A better way to solve Refused Bequest

There is a bad smell called Refused Bequest, which means subclasses don't want or need what they are given by superclass. According to Refactoring: Improving the Design of Existing Code (by Martin Fowler, Kent Beck, John Brant, William Opdyke, Don Roberts p.87), there are two ways to solve it. Traditional way is to create a new sibling class and use Push Down Method and Push Down Field to push all the unused methods to the sibling. Or use Replace Inheritance with Delegation, if the subclass does not want to support the interface of the superclass.

I have to say I'm shocked by how easily this expression could mislead those less experienced developers. How come bad smells in code can be solved like taking OTC medicines without even asking readers to focus on their software design.

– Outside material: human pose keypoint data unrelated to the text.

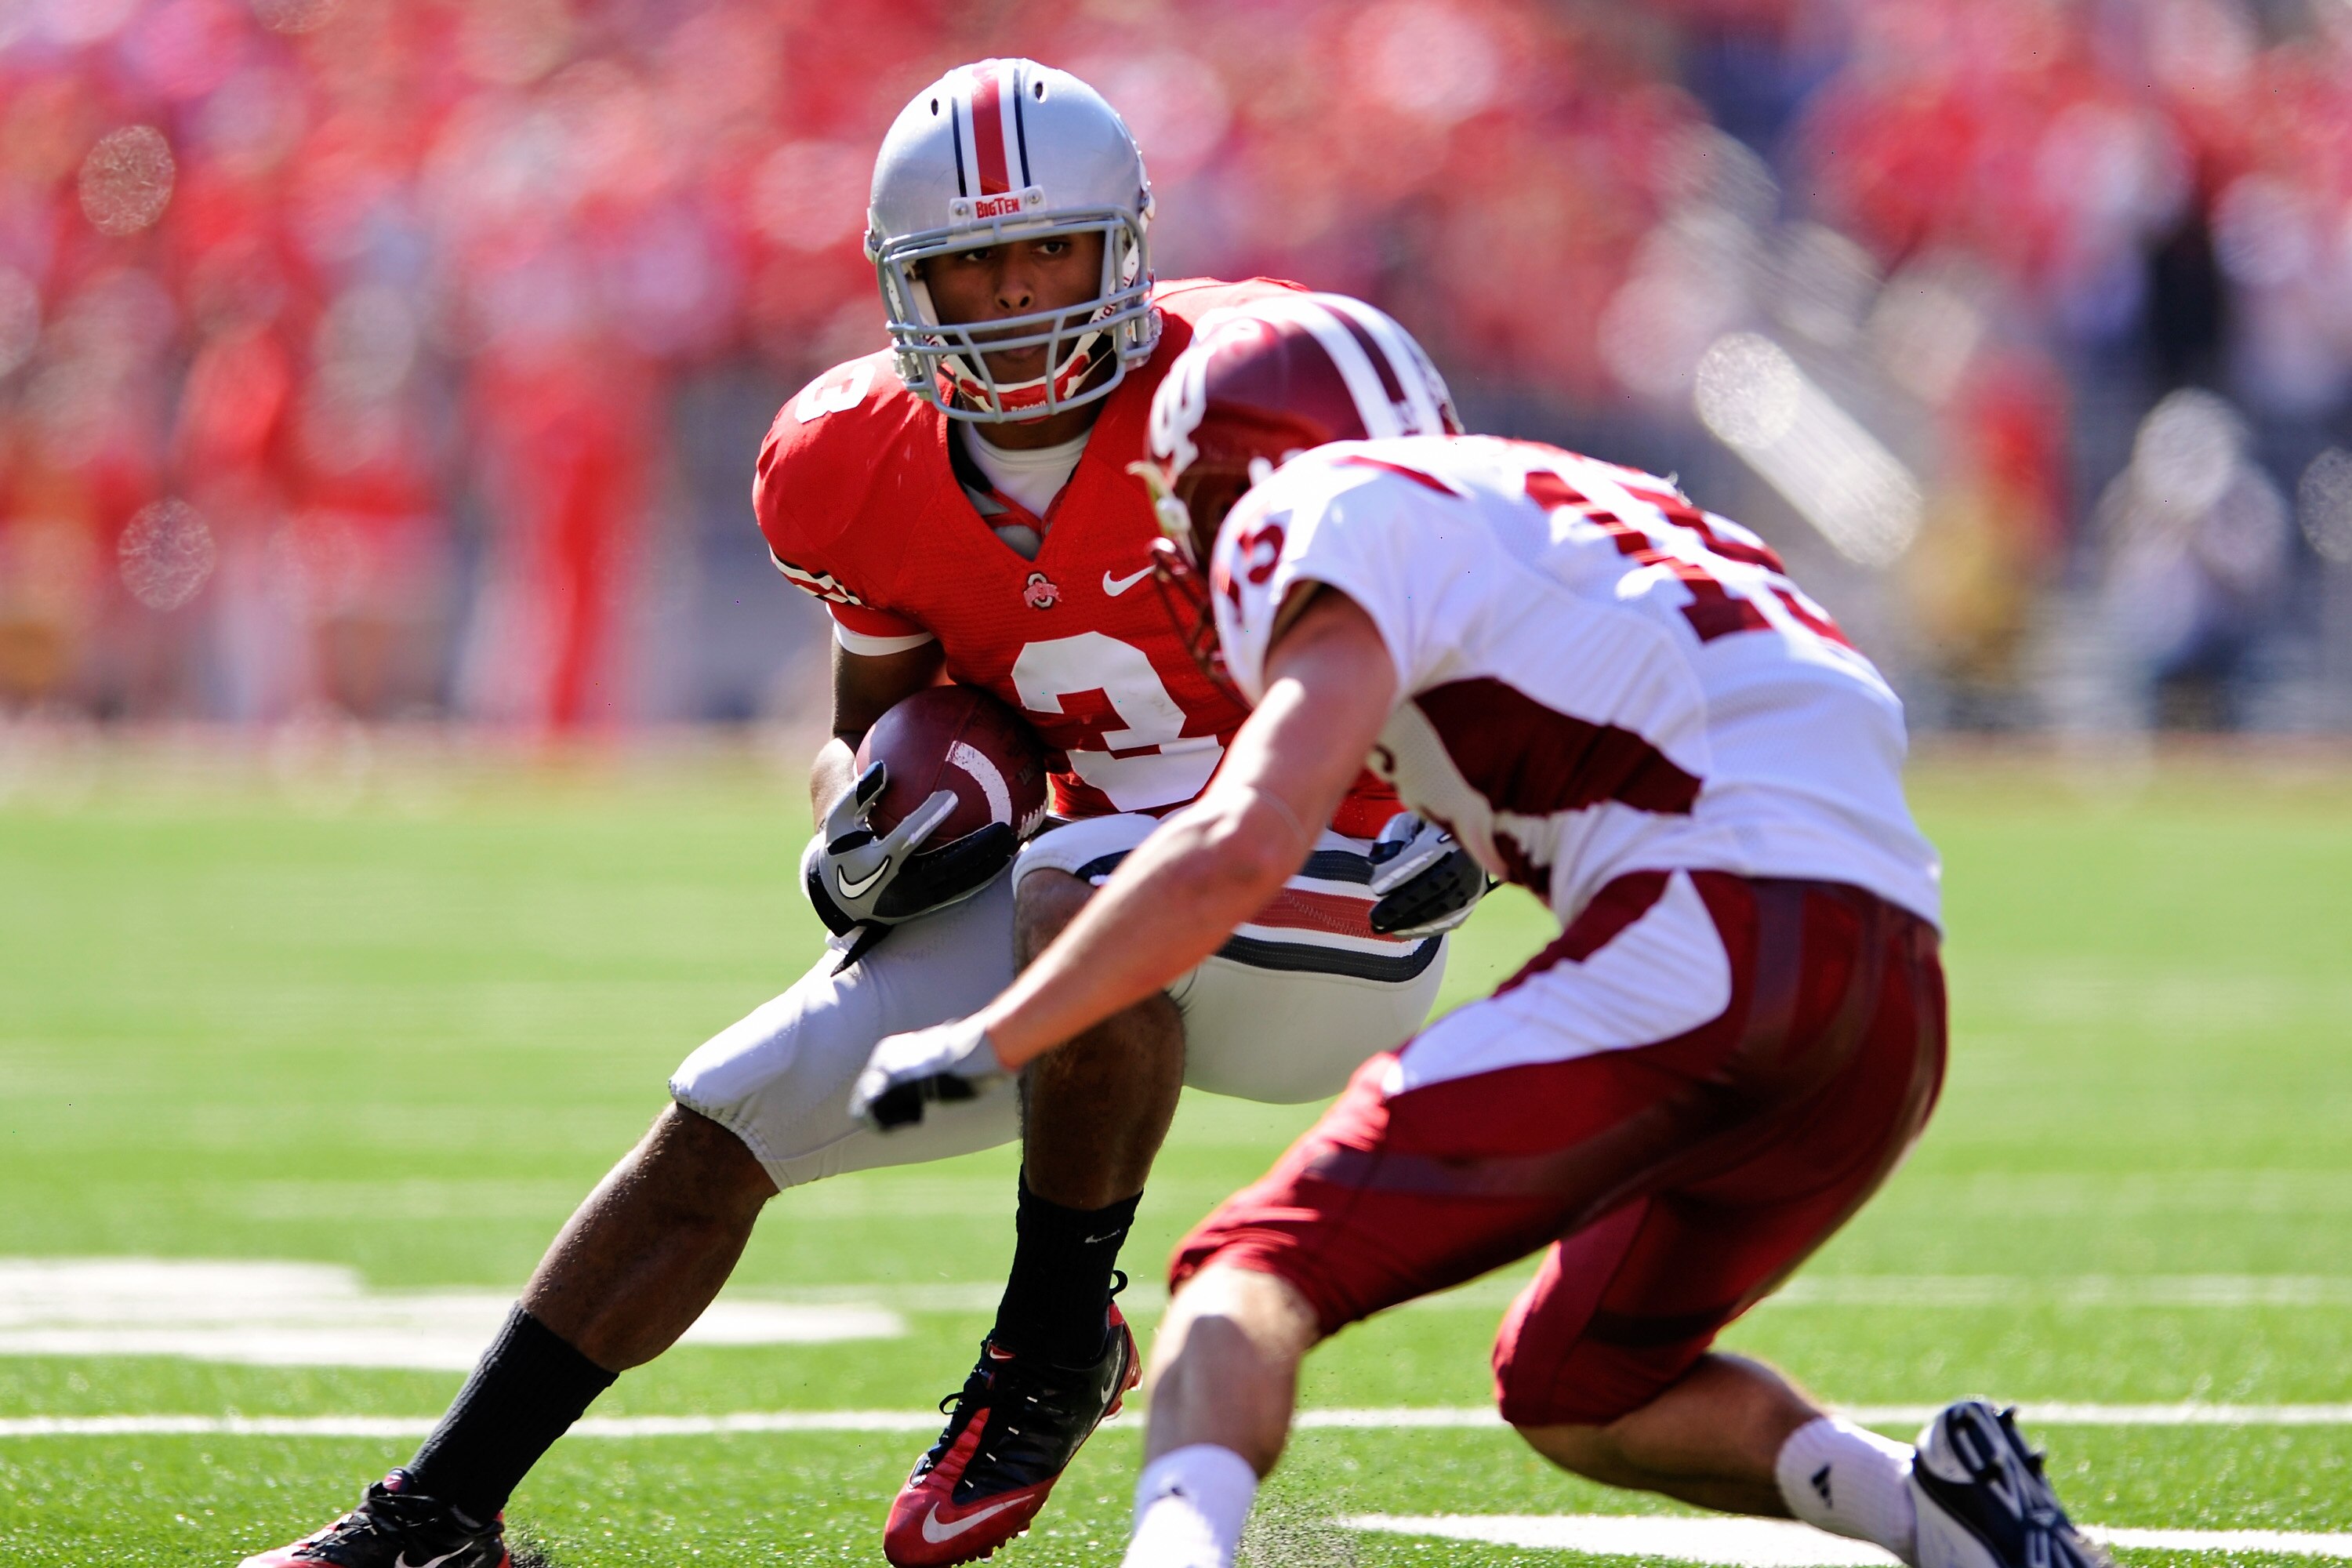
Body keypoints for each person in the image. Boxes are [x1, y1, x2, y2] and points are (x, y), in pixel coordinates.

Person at [241, 62, 1480, 1568]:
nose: (1016, 295)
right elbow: (864, 737)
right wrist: (870, 821)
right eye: (971, 263)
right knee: (735, 1100)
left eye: (1049, 253)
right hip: (1084, 931)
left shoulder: (1277, 379)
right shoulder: (847, 464)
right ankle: (435, 1515)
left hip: (1330, 891)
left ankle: (1046, 1343)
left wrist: (1479, 816)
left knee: (1080, 875)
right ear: (906, 283)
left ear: (1130, 246)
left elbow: (1478, 635)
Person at [852, 292, 2108, 1568]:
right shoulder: (1609, 512)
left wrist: (995, 1040)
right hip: (1893, 974)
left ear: (1236, 470)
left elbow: (1243, 839)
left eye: (1188, 509)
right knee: (1579, 1380)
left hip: (1711, 927)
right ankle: (1937, 1510)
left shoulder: (1322, 502)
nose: (1188, 551)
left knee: (1243, 1273)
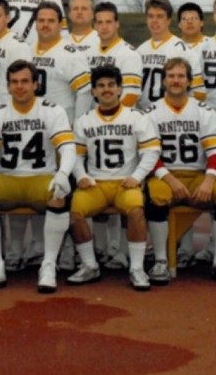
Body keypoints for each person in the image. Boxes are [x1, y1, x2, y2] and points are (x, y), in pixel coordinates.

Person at [0, 60, 78, 293]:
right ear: (8, 87)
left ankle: (48, 266)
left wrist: (63, 174)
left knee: (59, 194)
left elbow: (67, 147)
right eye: (14, 82)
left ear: (35, 84)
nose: (20, 87)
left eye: (25, 82)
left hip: (42, 177)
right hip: (8, 177)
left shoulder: (52, 110)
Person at [143, 57, 216, 285]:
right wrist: (169, 179)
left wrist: (209, 180)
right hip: (163, 175)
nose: (176, 81)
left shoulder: (204, 110)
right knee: (156, 197)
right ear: (164, 81)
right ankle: (160, 260)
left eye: (180, 76)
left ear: (189, 81)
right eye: (171, 76)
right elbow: (148, 154)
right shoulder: (151, 112)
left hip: (197, 174)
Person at [65, 65, 160, 290]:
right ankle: (90, 265)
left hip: (125, 182)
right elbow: (76, 155)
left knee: (136, 211)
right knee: (74, 212)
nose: (106, 90)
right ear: (94, 92)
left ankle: (136, 267)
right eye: (101, 86)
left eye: (111, 85)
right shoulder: (84, 121)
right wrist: (81, 176)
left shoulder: (136, 117)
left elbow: (151, 151)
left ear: (120, 89)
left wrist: (137, 176)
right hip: (96, 183)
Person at [135, 0, 204, 110]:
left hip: (172, 116)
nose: (154, 20)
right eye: (151, 16)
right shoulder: (140, 50)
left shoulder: (182, 50)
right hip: (145, 117)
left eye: (160, 16)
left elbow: (199, 93)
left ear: (169, 20)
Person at [29, 2, 91, 121]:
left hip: (62, 122)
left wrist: (78, 126)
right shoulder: (27, 50)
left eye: (51, 21)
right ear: (35, 24)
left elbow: (85, 94)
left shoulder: (72, 55)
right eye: (41, 20)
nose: (45, 25)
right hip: (32, 121)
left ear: (60, 24)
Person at [86, 1, 143, 108]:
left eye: (108, 22)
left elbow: (131, 95)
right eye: (100, 22)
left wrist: (110, 117)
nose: (104, 27)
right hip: (93, 120)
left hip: (120, 120)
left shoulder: (129, 54)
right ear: (94, 26)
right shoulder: (88, 53)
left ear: (117, 24)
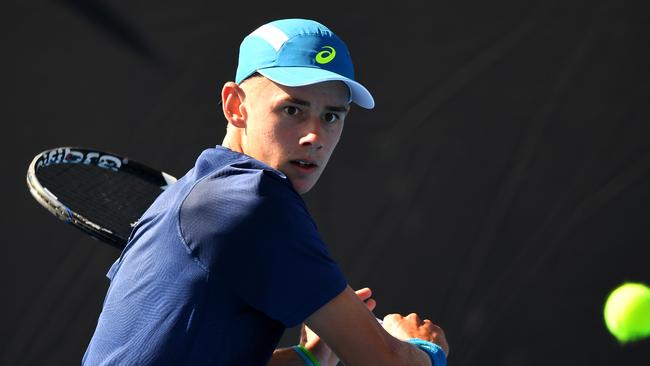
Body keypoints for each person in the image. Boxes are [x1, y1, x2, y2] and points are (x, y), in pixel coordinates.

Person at [83, 18, 449, 365]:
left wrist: (311, 358)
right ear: (235, 106)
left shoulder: (195, 193)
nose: (315, 137)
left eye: (332, 116)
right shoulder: (251, 201)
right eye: (292, 110)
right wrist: (425, 348)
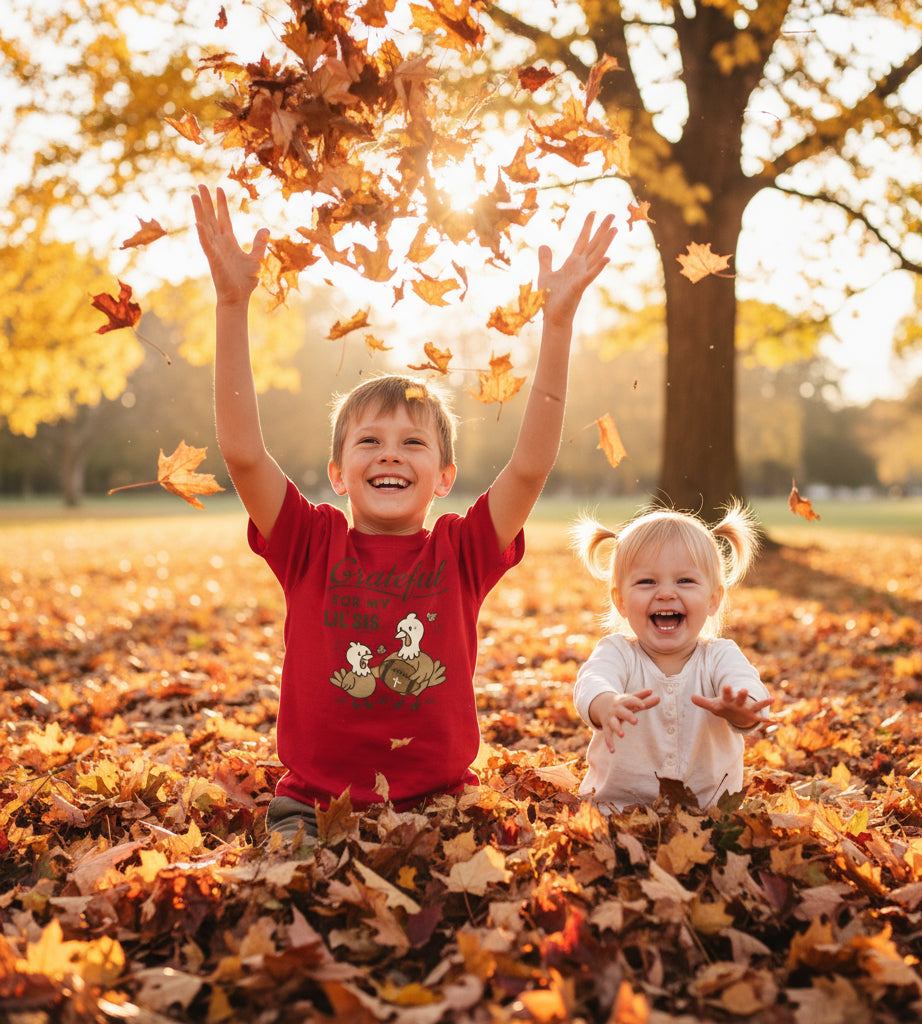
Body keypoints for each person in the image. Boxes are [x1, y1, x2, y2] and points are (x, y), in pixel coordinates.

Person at [191, 184, 616, 842]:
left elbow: (529, 467)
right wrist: (230, 305)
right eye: (369, 441)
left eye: (413, 442)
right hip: (312, 807)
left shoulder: (461, 550)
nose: (391, 454)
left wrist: (556, 327)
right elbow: (244, 454)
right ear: (338, 473)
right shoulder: (308, 540)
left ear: (444, 477)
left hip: (440, 804)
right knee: (294, 912)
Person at [571, 503, 771, 812]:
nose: (666, 593)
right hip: (618, 812)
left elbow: (747, 688)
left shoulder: (720, 657)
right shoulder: (618, 652)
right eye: (647, 582)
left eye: (685, 581)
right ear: (620, 601)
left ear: (713, 600)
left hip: (710, 814)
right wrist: (605, 703)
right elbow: (592, 681)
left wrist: (741, 709)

Let me start with the 2nd solution. If there is no is-a relationship, there shouldn't be a class hierarchy. That said, removing a hierarchy should only be supported by the evidence that the original is-a relationship is not valid any more. By removing the hierarchy, two classes can only interact with each other in OO way - sending messages. This is the point. Readers shouldn't be misled that delegation can be used to remove inheritance.

The 1st solution has potential problems in any working system. Pushing method / field from parent to newly created sibling, just because a subclass in the inheritance tree doesn't want the method / field? This definitely breaks the contract between parent class and the rest of the world. A more engineering way is introducing a new base class, moving all the methods / fields the subclass wants from original base class to new base class and making both the subclass and the original base class extend new base class. Again, problem is solved by applying OO design, not by taking OTC medicines.



I'm not saying identifying bad smells and refactoring to solve them are of no values. I just want to highlight that bad smell comes from bad (or outdated) design, and can only be solved by good (or updated) design. Remember, refactoring with books at hand but nothing in mind is also a bad smell.